How to Trade Forex like John Taylor

If you don’t know anything about John Taylor, you should probably go and find out. Taylor got involved in forex almost at the start of the market, founding the Foreign Exchange Advisory Service for Chemical Bank back in 1972. He was one of the first traders to apply technical analysis to the currency markets, pioneering the use of trend-following models. He also pioneered cyclical analysis for foreign exchange – looking at the combination of oscillating forces that drive currency movements. Today, he runs FX Concepts, which has more than $8 billion under management, most of which is in forex.

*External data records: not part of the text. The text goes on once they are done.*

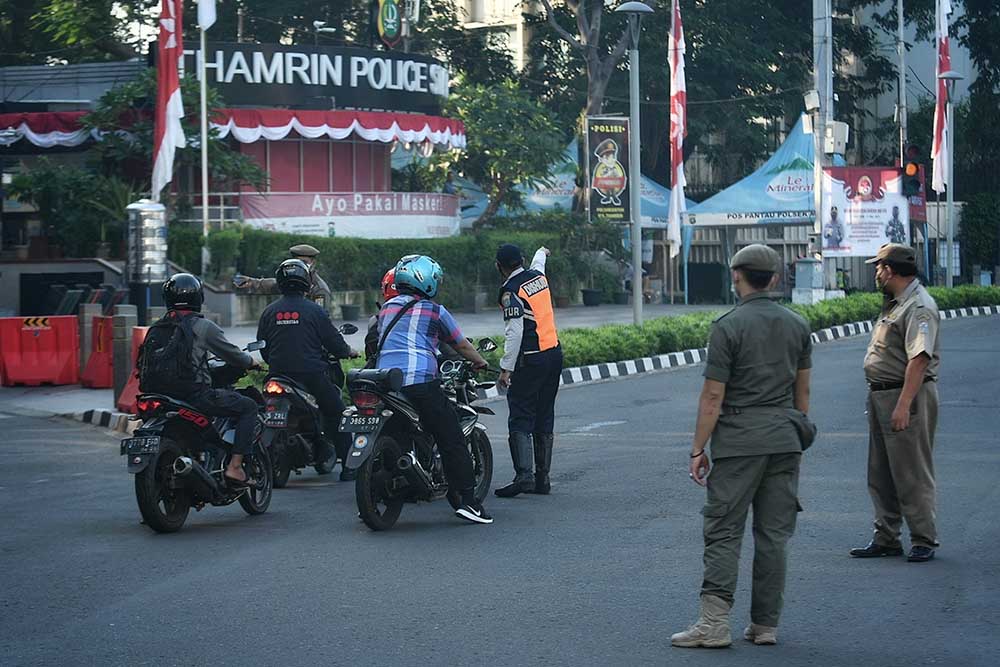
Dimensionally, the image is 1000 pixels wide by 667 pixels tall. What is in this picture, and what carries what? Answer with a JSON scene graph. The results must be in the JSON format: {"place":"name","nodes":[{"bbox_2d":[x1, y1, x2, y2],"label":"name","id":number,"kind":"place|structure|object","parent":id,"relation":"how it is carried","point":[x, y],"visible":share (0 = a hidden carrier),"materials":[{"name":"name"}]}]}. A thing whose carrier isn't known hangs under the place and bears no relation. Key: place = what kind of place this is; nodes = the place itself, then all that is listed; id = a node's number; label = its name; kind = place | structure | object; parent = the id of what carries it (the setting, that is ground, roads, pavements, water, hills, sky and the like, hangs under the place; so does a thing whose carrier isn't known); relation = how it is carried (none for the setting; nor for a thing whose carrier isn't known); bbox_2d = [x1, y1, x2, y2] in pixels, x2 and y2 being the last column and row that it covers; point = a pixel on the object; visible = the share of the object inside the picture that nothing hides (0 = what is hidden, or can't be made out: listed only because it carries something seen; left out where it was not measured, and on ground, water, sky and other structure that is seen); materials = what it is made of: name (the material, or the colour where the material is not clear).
{"place":"outdoors","nodes":[
{"label":"outdoors","id":0,"kind":"place"},
{"bbox_2d":[0,42,459,253],"label":"police station","id":1,"kind":"structure","parent":0,"point":[366,154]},
{"bbox_2d":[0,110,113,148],"label":"bunting","id":2,"kind":"object","parent":1,"relation":"attached to","point":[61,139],"visible":0.61,"materials":[{"name":"fabric"}]},
{"bbox_2d":[198,41,449,113],"label":"sign","id":3,"kind":"object","parent":1,"relation":"attached to","point":[427,88],"visible":0.89,"materials":[{"name":"black"}]},
{"bbox_2d":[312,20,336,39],"label":"security camera","id":4,"kind":"object","parent":1,"relation":"attached to","point":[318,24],"visible":0.88,"materials":[{"name":"white plastic"}]},
{"bbox_2d":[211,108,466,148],"label":"bunting","id":5,"kind":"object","parent":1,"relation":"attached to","point":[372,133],"visible":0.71,"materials":[{"name":"red fabric"}]},
{"bbox_2d":[234,192,461,239],"label":"banner","id":6,"kind":"object","parent":1,"relation":"attached to","point":[347,232],"visible":0.76,"materials":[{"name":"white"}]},
{"bbox_2d":[375,0,403,47],"label":"sign","id":7,"kind":"object","parent":1,"relation":"attached to","point":[392,30],"visible":0.97,"materials":[{"name":"green"}]},
{"bbox_2d":[0,301,752,425],"label":"pavement","id":8,"kind":"structure","parent":0,"point":[90,393],"materials":[{"name":"grey concrete"}]},
{"bbox_2d":[0,315,80,386],"label":"red barrier","id":9,"kind":"object","parent":8,"relation":"on","point":[67,356],"visible":0.98,"materials":[{"name":"red plastic"}]},
{"bbox_2d":[78,302,99,377],"label":"bollard","id":10,"kind":"object","parent":8,"relation":"on","point":[87,314],"visible":0.75,"materials":[{"name":"grey concrete"}]},
{"bbox_2d":[79,314,114,390],"label":"red barrier","id":11,"kind":"object","parent":8,"relation":"on","point":[98,384],"visible":0.7,"materials":[{"name":"red plastic"}]},
{"bbox_2d":[110,305,137,406],"label":"bollard","id":12,"kind":"object","parent":8,"relation":"on","point":[126,319],"visible":0.84,"materials":[{"name":"grey concrete"}]},
{"bbox_2d":[111,323,147,410],"label":"red barrier","id":13,"kind":"object","parent":8,"relation":"on","point":[136,335],"visible":0.32,"materials":[{"name":"red plastic"}]},
{"bbox_2d":[124,198,168,318],"label":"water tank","id":14,"kind":"object","parent":8,"relation":"on","point":[153,275],"visible":0.89,"materials":[{"name":"metal"}]},
{"bbox_2d":[232,243,331,309],"label":"police officer","id":15,"kind":"object","parent":8,"relation":"on","point":[321,284],"visible":0.33},
{"bbox_2d":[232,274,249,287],"label":"smartphone","id":16,"kind":"object","parent":15,"relation":"in","point":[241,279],"visible":0.92,"materials":[{"name":"black"}]},
{"bbox_2d":[340,302,360,320],"label":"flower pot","id":17,"kind":"object","parent":8,"relation":"on","point":[351,310],"visible":0.96,"materials":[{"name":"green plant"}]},
{"bbox_2d":[170,222,618,310],"label":"hedge","id":18,"kind":"object","parent":8,"relation":"on","point":[386,251],"visible":0.55,"materials":[{"name":"green plant"}]},
{"bbox_2d":[581,287,602,306],"label":"flower pot","id":19,"kind":"object","parent":8,"relation":"on","point":[588,292],"visible":0.96,"materials":[{"name":"black plastic"}]},
{"bbox_2d":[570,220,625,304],"label":"potted plant","id":20,"kind":"object","parent":8,"relation":"on","point":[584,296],"visible":0.94,"materials":[{"name":"green plant"}]},
{"bbox_2d":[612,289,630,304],"label":"flower pot","id":21,"kind":"object","parent":8,"relation":"on","point":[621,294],"visible":0.91,"materials":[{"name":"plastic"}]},
{"bbox_2d":[613,0,653,325],"label":"street lamp","id":22,"kind":"object","parent":8,"relation":"on","point":[636,298],"visible":0.98,"materials":[{"name":"grey metal"}]},
{"bbox_2d":[585,115,630,222],"label":"banner","id":23,"kind":"object","parent":22,"relation":"attached to","point":[623,139],"visible":0.91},
{"bbox_2d":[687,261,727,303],"label":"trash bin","id":24,"kind":"object","parent":8,"relation":"on","point":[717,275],"visible":0.92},
{"bbox_2d":[494,288,999,375],"label":"hedge","id":25,"kind":"object","parent":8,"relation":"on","point":[795,312],"visible":0.39,"materials":[{"name":"green plant"}]},
{"bbox_2d":[681,114,818,303],"label":"blue tent","id":26,"kind":"object","parent":8,"relation":"on","point":[703,209],"visible":0.63,"materials":[{"name":"blue fabric"}]},
{"bbox_2d":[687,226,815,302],"label":"fence","id":27,"kind":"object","parent":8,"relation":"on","point":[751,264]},
{"bbox_2d":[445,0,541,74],"label":"building","id":28,"kind":"structure","parent":0,"point":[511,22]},
{"bbox_2d":[0,315,999,666],"label":"road","id":29,"kind":"structure","parent":0,"point":[503,596],"materials":[{"name":"grey asphalt"}]},
{"bbox_2d":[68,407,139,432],"label":"curb","id":30,"kind":"structure","parent":29,"relation":"on","point":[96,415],"materials":[{"name":"white concrete"}]},
{"bbox_2d":[125,332,276,532],"label":"motorcycle","id":31,"kind":"object","parent":29,"relation":"on","point":[153,479],"visible":0.71,"materials":[{"name":"black metal"}]},
{"bbox_2d":[120,436,160,458],"label":"license plate","id":32,"kind":"object","parent":31,"relation":"attached to","point":[151,450],"visible":0.96,"materials":[{"name":"black metal"}]},
{"bbox_2d":[142,270,264,485],"label":"man","id":33,"kind":"object","parent":31,"relation":"on","point":[202,329],"visible":0.74},
{"bbox_2d":[135,309,201,395],"label":"backpack","id":34,"kind":"object","parent":33,"relation":"on","point":[161,325],"visible":0.8,"materials":[{"name":"black fabric"}]},
{"bbox_2d":[258,321,361,484],"label":"motorcycle","id":35,"kind":"object","parent":29,"relation":"on","point":[298,397],"visible":0.54,"materials":[{"name":"black metal"}]},
{"bbox_2d":[263,409,289,426],"label":"license plate","id":36,"kind":"object","parent":35,"relation":"attached to","point":[278,417],"visible":0.95,"materials":[{"name":"black metal"}]},
{"bbox_2d":[255,257,359,477],"label":"man","id":37,"kind":"object","parent":35,"relation":"on","point":[304,315],"visible":0.81},
{"bbox_2d":[345,337,496,528],"label":"motorcycle","id":38,"kind":"object","parent":29,"relation":"on","point":[460,411],"visible":0.7,"materials":[{"name":"black metal"}]},
{"bbox_2d":[339,413,384,433],"label":"license plate","id":39,"kind":"object","parent":38,"relation":"attached to","point":[364,421],"visible":0.95,"materials":[{"name":"black metal"}]},
{"bbox_2d":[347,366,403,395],"label":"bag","id":40,"kind":"object","parent":38,"relation":"on","point":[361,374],"visible":0.93,"materials":[{"name":"black"}]},
{"bbox_2d":[364,266,400,365],"label":"person","id":41,"kind":"object","parent":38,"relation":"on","point":[388,277],"visible":0.12},
{"bbox_2d":[375,251,493,525],"label":"man","id":42,"kind":"object","parent":38,"relation":"on","point":[427,315],"visible":0.94},
{"bbox_2d":[493,242,562,498],"label":"police officer","id":43,"kind":"object","parent":29,"relation":"on","point":[537,351],"visible":0.97},
{"bbox_2d":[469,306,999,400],"label":"curb","id":44,"kind":"structure","parent":29,"relation":"on","point":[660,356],"materials":[{"name":"white concrete"}]},
{"bbox_2d":[671,238,815,648],"label":"man","id":45,"kind":"object","parent":29,"relation":"on","point":[715,413],"visible":0.96},
{"bbox_2d":[788,409,816,451],"label":"pouch","id":46,"kind":"object","parent":45,"relation":"attached to","point":[811,434],"visible":0.6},
{"bbox_2d":[849,241,942,561],"label":"man","id":47,"kind":"object","parent":29,"relation":"on","point":[895,325],"visible":0.96},
{"bbox_2d":[667,0,687,259],"label":"flag","id":48,"kind":"object","parent":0,"point":[678,82],"visible":0.94,"materials":[{"name":"white fabric"}]},
{"bbox_2d":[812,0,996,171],"label":"building","id":49,"kind":"structure","parent":0,"point":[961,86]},
{"label":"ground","id":50,"kind":"structure","parent":0},
{"bbox_2d":[4,160,136,259],"label":"shrub","id":51,"kind":"object","parent":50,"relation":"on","point":[38,179],"visible":0.76,"materials":[{"name":"green plant"}]},
{"bbox_2d":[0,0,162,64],"label":"tree","id":52,"kind":"object","parent":50,"relation":"on","point":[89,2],"visible":0.53,"materials":[{"name":"green plant"}]},
{"bbox_2d":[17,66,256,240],"label":"tree","id":53,"kind":"object","parent":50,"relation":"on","point":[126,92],"visible":0.61,"materials":[{"name":"green plant"}]},
{"bbox_2d":[199,0,209,277],"label":"flagpole","id":54,"kind":"object","parent":50,"relation":"on","point":[204,209],"visible":0.87,"materials":[{"name":"white metal"}]},
{"bbox_2d":[152,0,184,197],"label":"flag","id":55,"kind":"object","parent":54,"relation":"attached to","point":[175,105],"visible":0.95,"materials":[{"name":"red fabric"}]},
{"bbox_2d":[197,0,216,29],"label":"flag","id":56,"kind":"object","parent":54,"relation":"attached to","point":[208,10],"visible":0.93,"materials":[{"name":"white fabric"}]},
{"bbox_2d":[425,77,568,229],"label":"tree","id":57,"kind":"object","parent":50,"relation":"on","point":[503,152],"visible":0.87,"materials":[{"name":"green plant"}]},
{"bbox_2d":[453,134,686,228],"label":"blue tent","id":58,"kind":"object","parent":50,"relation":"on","point":[648,185],"visible":0.27,"materials":[{"name":"blue fabric"}]},
{"bbox_2d":[525,0,634,212],"label":"tree","id":59,"kind":"object","parent":50,"relation":"on","point":[591,92],"visible":0.64,"materials":[{"name":"plant"}]},
{"bbox_2d":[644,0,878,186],"label":"tree","id":60,"kind":"object","parent":50,"relation":"on","point":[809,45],"visible":0.63,"materials":[{"name":"green plant"}]},
{"bbox_2d":[792,257,825,303],"label":"utility box","id":61,"kind":"object","parent":50,"relation":"on","point":[805,277],"visible":0.92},
{"bbox_2d":[812,0,834,292],"label":"utility pole","id":62,"kind":"object","parent":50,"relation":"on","point":[820,76],"visible":0.75,"materials":[{"name":"metal"}]},
{"bbox_2d":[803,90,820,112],"label":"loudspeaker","id":63,"kind":"object","parent":62,"relation":"attached to","point":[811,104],"visible":0.93,"materials":[{"name":"white"}]},
{"bbox_2d":[824,121,848,155],"label":"electrical box","id":64,"kind":"object","parent":62,"relation":"attached to","point":[836,140],"visible":0.83,"materials":[{"name":"white metal"}]},
{"bbox_2d":[819,165,907,257],"label":"billboard","id":65,"kind":"object","parent":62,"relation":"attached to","point":[879,240],"visible":0.75,"materials":[{"name":"white"}]},
{"bbox_2d":[896,0,907,166],"label":"pole","id":66,"kind":"object","parent":50,"relation":"on","point":[903,86],"visible":0.71,"materials":[{"name":"metal"}]},
{"bbox_2d":[902,142,924,207],"label":"traffic light","id":67,"kind":"object","parent":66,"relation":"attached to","point":[914,175],"visible":0.77,"materials":[{"name":"black metal"}]},
{"bbox_2d":[935,68,963,286],"label":"street lamp","id":68,"kind":"object","parent":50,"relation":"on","point":[954,76],"visible":0.95,"materials":[{"name":"metal"}]},
{"bbox_2d":[930,0,951,195],"label":"flag","id":69,"kind":"object","parent":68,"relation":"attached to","point":[938,156],"visible":0.7,"materials":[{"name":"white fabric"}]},
{"bbox_2d":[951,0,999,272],"label":"tree","id":70,"kind":"object","parent":50,"relation":"on","point":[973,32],"visible":0.72,"materials":[{"name":"green plant"}]},
{"bbox_2d":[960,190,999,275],"label":"shrub","id":71,"kind":"object","parent":50,"relation":"on","point":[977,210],"visible":0.79,"materials":[{"name":"green plant"}]}
]}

So, what changes has Taylor seen in the forex market over the last 40+ years, and what does he see as the opportunities today?

Smarter forex markets

When Taylor started out in the early 70s, he actually said that a lot of market participants were stupid. That isn’t pejorative – it’s just that major corporations, governments and central banks have different motives for entering the currency markets. Countries want to manage exchange levels, while large enterprises are more interested in managing foreign currency exchange risk than making profits. Early on, these were the biggest players in the market and provided many profit opportunities for forex traders. However, now, the markets have expanded so much that the majority of money is coming from investment professionals with one thing on their mind – to make money. That makes it more difficult today to make money in the forex market, as winners and losers balance out.

Trading volatility

Most volatility traders play in the equity markets, but Taylor is an exception. In fact, he claims to be the biggest factor in forex volatility trading. Options trading in the currency markets is still very limited, and his company provides the liquidity needed to make the markets work. Taylor claims that this is a great business model, by collecting premiums and working both sides. His company focuses on OTC options, which avoids issues with strike prices and expiry dates. As of 2011, around 12% of his company’s portfolio were in options. Their strategy goes beyond simple mean reversion, and is in fact – true to the man’s early experience – as much about following trends and tracking market cycles.

On carry trades

Taylor offers an interesting take on carry trades. He says that the trade should not work, but it does. Given the huge number of investors involved in carry trades, forward rates should exactly discount interest rate differentials – and no one should make any money. But they do. In fact, the reason for this, according to Taylor, is that high interest rates attract money inflows which in turn drive up the currencies. In other words, profitable carry trades are a self-fulfilling prophecy.

 

However, Taylor still cautions that you have to avoid the crashes. At some point, currencies with high interest rates rise to the point where overvaluation starts to affect the economy. At this point, the currency crashes as investors head for the door. The trick is to know when this is going to happen, which can be frequently with weak currencies, but much more infrequent with the major ones.